Segment Open

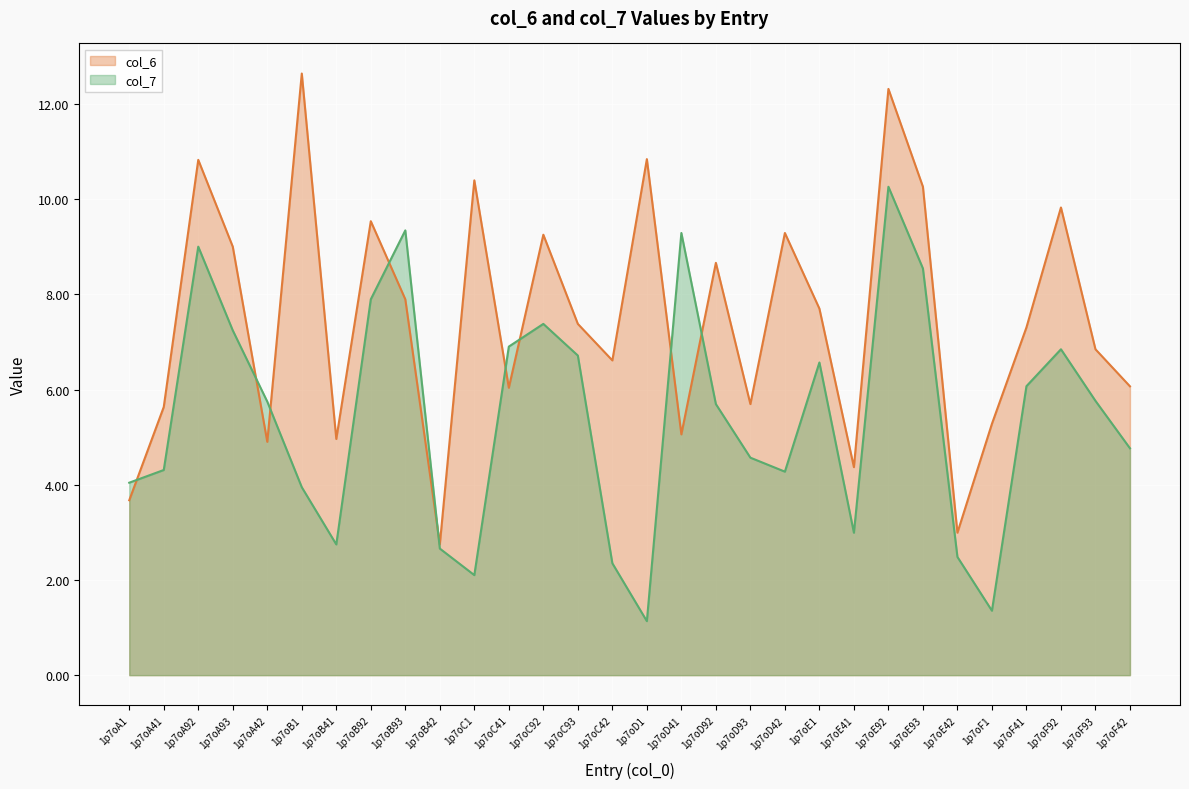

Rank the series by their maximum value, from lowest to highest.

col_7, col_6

Segment Closed
Segment Open

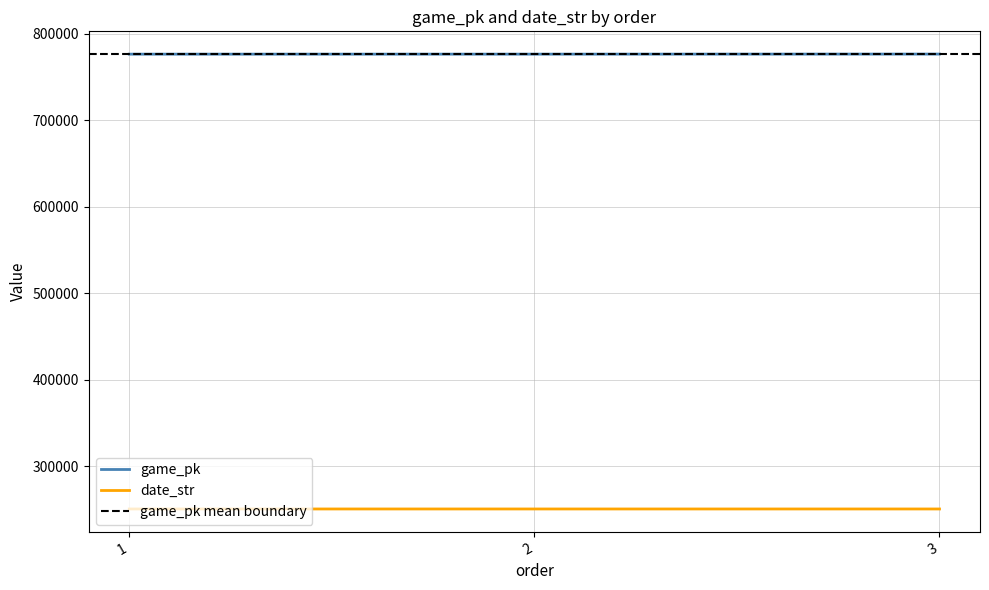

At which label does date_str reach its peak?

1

Segment Closed
Segment Open

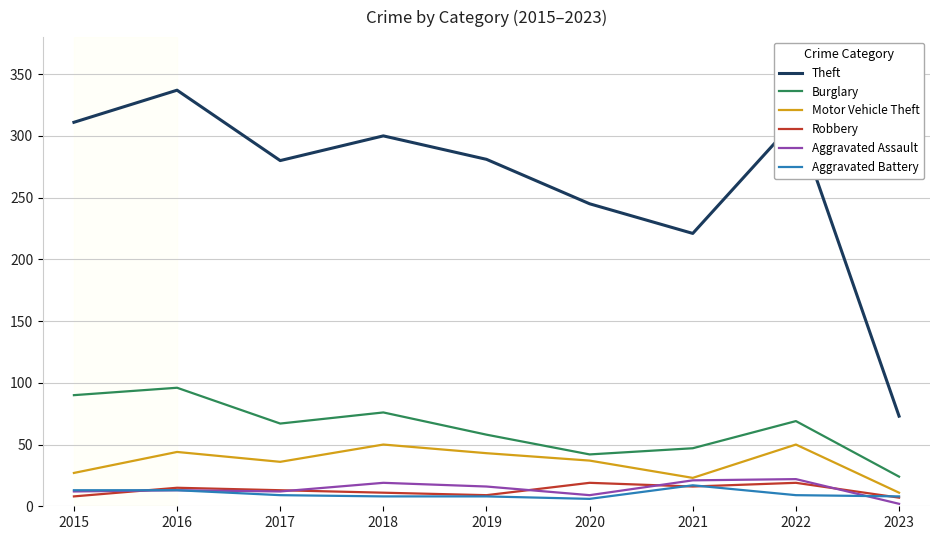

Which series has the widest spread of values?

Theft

Segment Closed

# Directive:
Please pull out every line in the items above that contains the word "series".

# Answer for the task:
Rank the series by their maximum value, from lowest to highest.
Which series has the widest spread of values?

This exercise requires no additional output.